L'Explication Prémisse
Chaque époux peut, seul, conclure des contrats nécessaires à l'entretien du foyer ou à l'éducation des enfants (courses, factures, frais scolaires, etc.). Quand l'un d'eux contracte ce type de dépense, l'autre est en principe tenu solidairement : le créancier peut demander le paiement à l'un ou à l'autre, ou aux deux. Cependant, cette solidarité n'est pas automatique : elle n'existe pas pour des dépenses manifestement excessives par rapport au train de vie du ménage, à l'utilité de l'achat ou si le créancier a agi de mauvaise foi.
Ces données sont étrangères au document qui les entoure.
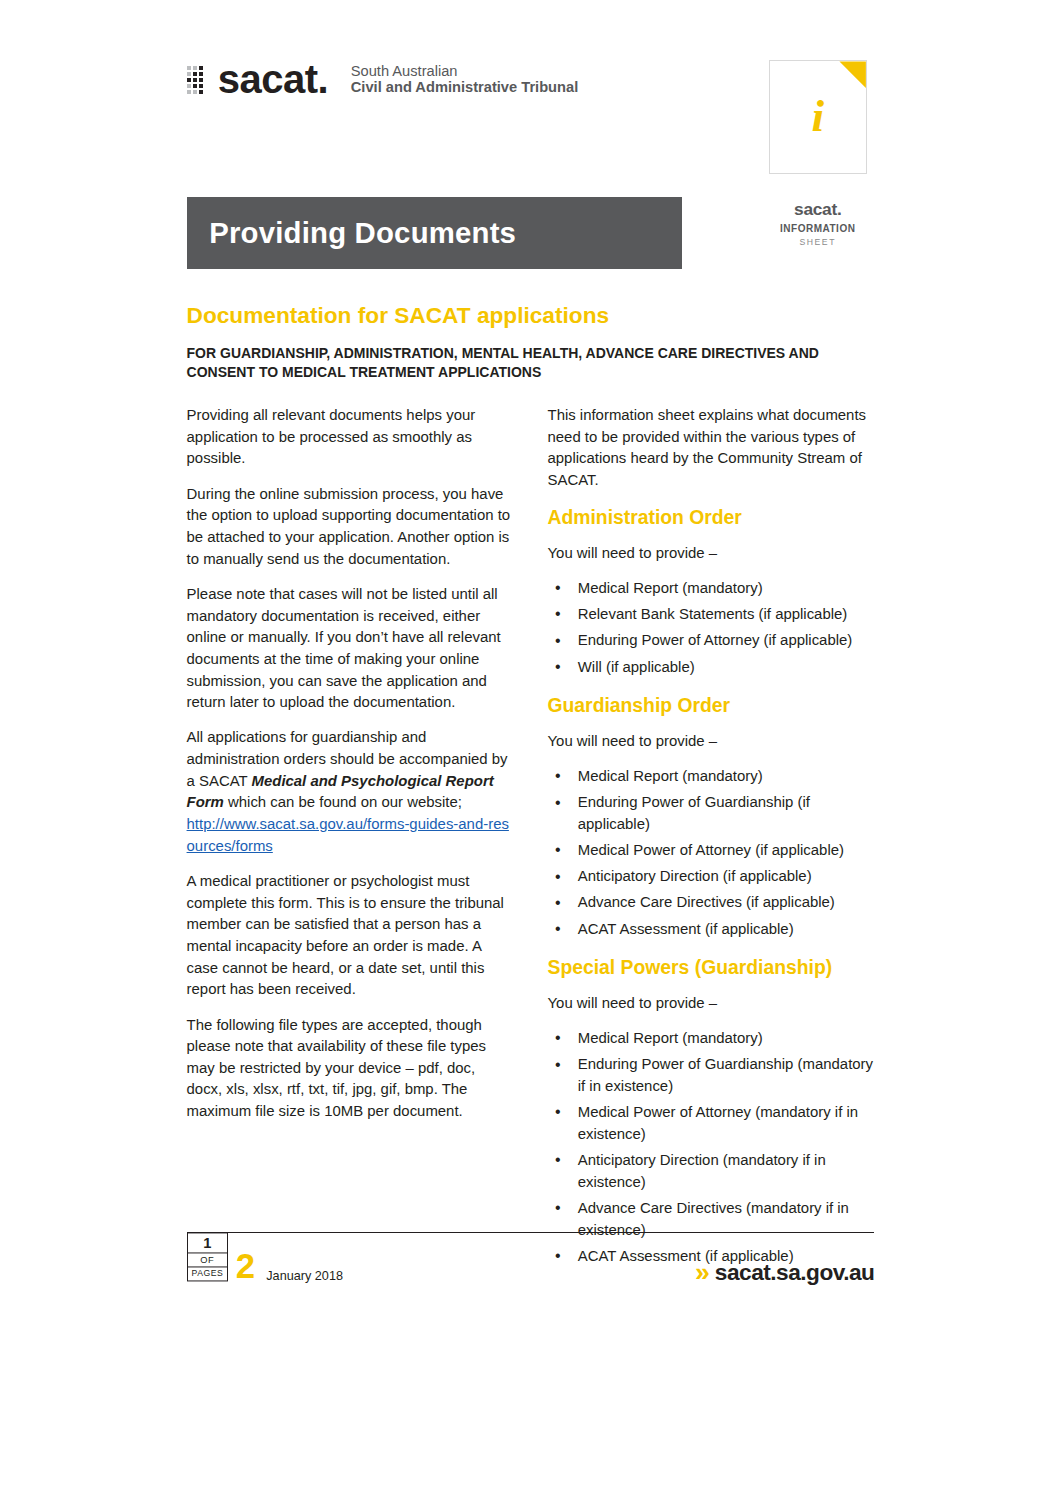sacat.
South Australian
Civil and Administrative Tribunal
i
Providing Documents
sacat.
INFORMATION
SHEET
Documentation for SACAT applications
FOR GUARDIANSHIP, ADMINISTRATION, MENTAL HEALTH, ADVANCE CARE DIRECTIVES AND CONSENT TO MEDICAL TREATMENT APPLICATIONS
Providing all relevant documents helps your application to be processed as smoothly as possible.
During the online submission process, you have the option to upload supporting documentation to be attached to your application. Another option is to manually send us the documentation.
Please note that cases will not be listed until all mandatory documentation is received, either online or manually. If you don’t have all relevant documents at the time of making your online submission, you can save the application and return later to upload the documentation.
All applications for guardianship and administration orders should be accompanied by a SACAT Medical and Psychological Report Form which can be found on our website;
http://www.sacat.sa.gov.au/forms-guides-and-resources/forms
A medical practitioner or psychologist must complete this form. This is to ensure the tribunal member can be satisfied that a person has a mental incapacity before an order is made. A case cannot be heard, or a date set, until this report has been received.
The following file types are accepted, though please note that availability of these file types may be restricted by your device – pdf, doc, docx, xls, xlsx, rtf, txt, tif, jpg, gif, bmp. The maximum file size is 10MB per document.
This information sheet explains what documents need to be provided within the various types of applications heard by the Community Stream of SACAT.
Administration Order
You will need to provide –
Medical Report (mandatory)
Relevant Bank Statements (if applicable)
Enduring Power of Attorney (if applicable)
Will (if applicable)
Guardianship Order
You will need to provide –
Medical Report (mandatory)
Enduring Power of Guardianship (if applicable)
Medical Power of Attorney (if applicable)
Anticipatory Direction (if applicable)
Advance Care Directives (if applicable)
ACAT Assessment (if applicable)
Special Powers (Guardianship)
You will need to provide –
Medical Report (mandatory)
Enduring Power of Guardianship (mandatory if in existence)
Medical Power of Attorney (mandatory if in existence)
Anticipatory Direction (mandatory if in existence)
Advance Care Directives (mandatory if in existence)
ACAT Assessment (if applicable)
1
OF
PAGES
2
January 2018
»sacat.sa.gov.au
De plus, les achats à tempérament et les emprunts exigent normalement le consentement des deux époux pour entraîner la solidarité, sauf s'il s'agit de sommes modestes nécessaires à la vie courante et que, cumulées, elles ne deviennent pas manifestement excessives.
Marie achète seule une cuisinière neuve pour 800 € parce que l'ancienne est en panne — cet achat, utile au ménage, lie en principe son mari Paul, qui peut être poursuivi pour le paiement. En revanche, si Marie achète seule un téléviseur de luxe à 5 000 € hors de proportion avec le train de vie du couple, Paul pourra contester la solidarité en invoquant le caractère manifestement excessif de la dépense. Enfin, si Paul emprunte 100 € à un voisin pour acheter du pain et du lait sans le dire, ce petit prêt utile au quotidien pourra engager Marie, sauf si la somme cumulée de petits emprunts devient disproportionnée.
- Chaque époux peut seul passer des contrats pour l'entretien du foyer et l'éducation des enfants.
- Les dettes ainsi contractées engagent les deux époux solidairement : le créancier peut demander le paiement à l'un ou à l'autre.
- La solidarité ne vaut pas pour les dépenses manifestement excessives au regard du train de vie du ménage, de l'utilité de l'opération ou de la bonne foi du tiers.
- Les achats à tempérament et les emprunts nécessitent normalement le consentement des deux époux pour entraîner la solidarité.
- Exception pour les emprunts : des sommes modestes, nécessaires aux besoins de la vie courante, peuvent engager les deux époux même sans consentement, à condition que le total des emprunts ne devienne pas manifestement excessif.
- La notion de « manifestement excessif » se juge au cas par cas en fonction du train de vie du couple et des circonstances.
- Il est conseillé de conserver les preuves (contrats, factures) et de communiquer pour éviter des conflits et des dettes imprévues.